The boom in infrastructure and mobility jobs—some of which require training that can be completed in a matter of weeks—could transform Austin into a city that doesn’t require a college degree to be successful, Watson said.

Watson said a “key goal” of the Infrastructure Academy is to establish a new normal in which a high school graduate can go to trade school instead of a four-year university and thrive in Austin.

Creating that reality means starting the recruiting process for skilled trades jobs as early as seventh grade, said Sarah Garza, director of mobility industry partnerships at Workforce Solutions Capital Area.

“We know with the amount of workers that we're going to need for these projects, we can't just pull from the same well of talent; we're going to need to dig a little deeper,” Garza said.

Quote of note

“We never want to dismiss someone achieving their highest level of educational attainment,” said Tamara Atkinson, CEO of Workforce Solutions Capital Area. “But we also need to equally be sharing the narrative that people can, right out of high school, get to work and be learning, and in four years after their peers are graduating from college with debt, they can be earning $70,000 [a year] and have zero debt.”

Diving in deeper

Another key focus of the Infrastructure Academy is investing in and making affordable child care accessible, as it remains a barrier for parents, particularly women, looking to land an infrastructure job.

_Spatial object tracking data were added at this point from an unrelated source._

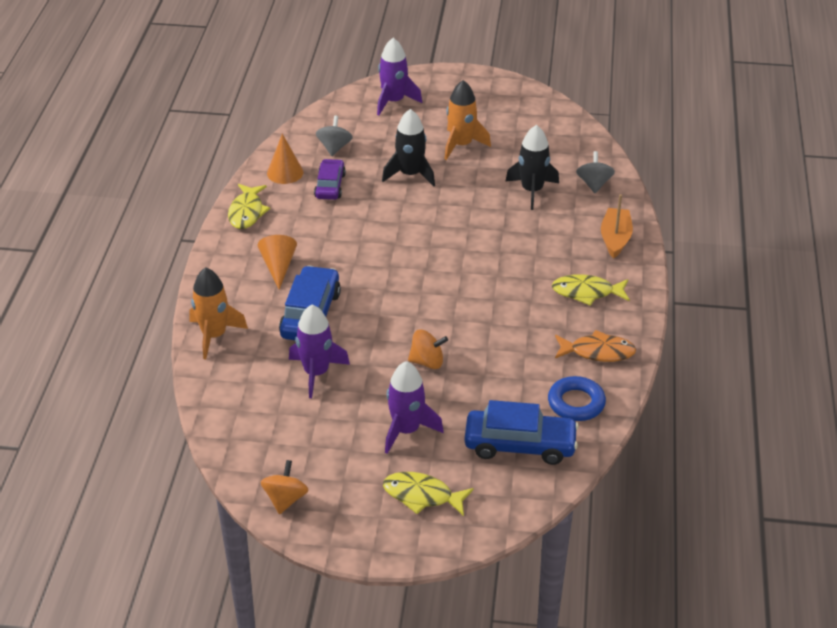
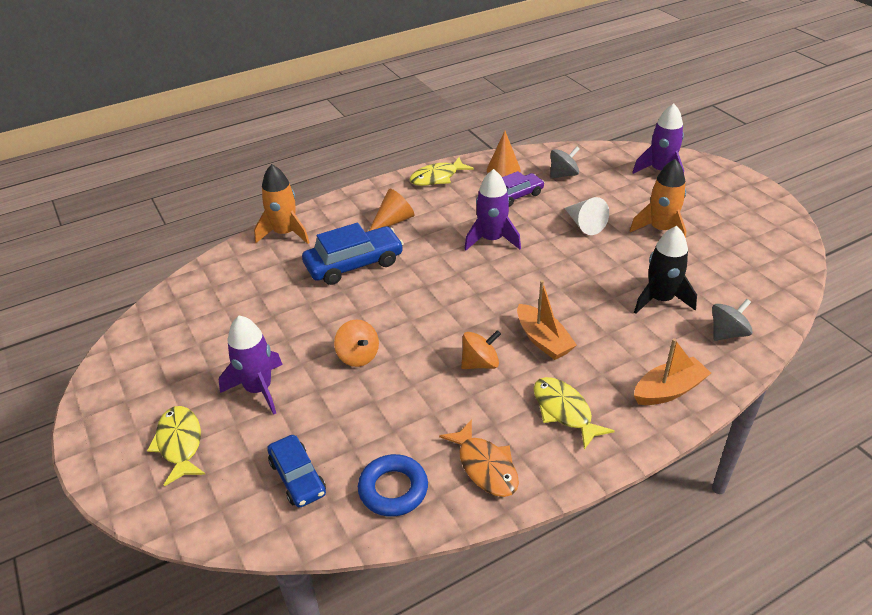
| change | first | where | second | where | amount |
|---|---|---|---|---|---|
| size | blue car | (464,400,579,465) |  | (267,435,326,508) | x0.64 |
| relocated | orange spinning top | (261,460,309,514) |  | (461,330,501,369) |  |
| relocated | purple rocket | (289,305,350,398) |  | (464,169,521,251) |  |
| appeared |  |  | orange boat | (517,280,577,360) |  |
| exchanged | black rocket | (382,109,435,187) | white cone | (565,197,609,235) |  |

Women make up about 15% of Austin’s skilled trades workforce, Watson said, but it should be around 41% to be consistent with the general population of the city’s workforce.

Members of Go Austin/Vamos Austin, or GAVA, spoke during public comment March 7 demanding more action on affordable child care as Austin has seen a growing waitlist for child care subsidies that reached nearly 4,000 people in December.

The group urged City Council to invest $1.5 million for early childhood education and child care costs as part of the Infrastructure Academy.

“Since his first 100 days Mayor Watson has spoken broadly on record of his plans to support child care; however, to our knowledge, Item 21 is the first resolution to come forth from him that mentions child care,” GAVA said in a statement to Community Impact. “Since the proposed Academy will create increased demand on the existing child care system that is already overwhelmed and under-resourced, GAVA urged council to act now and amend the resolution to do more to build up early childhood solutions with dedicated funding to meet current child care needs and to better prepare for the child care needs of the 4,000 new Infrastructure Academy workers.”

What’s next

Austin leaders are working on finding a brick-and-mortar location for the Infrastructure Academy, which will be announced soon, officials said.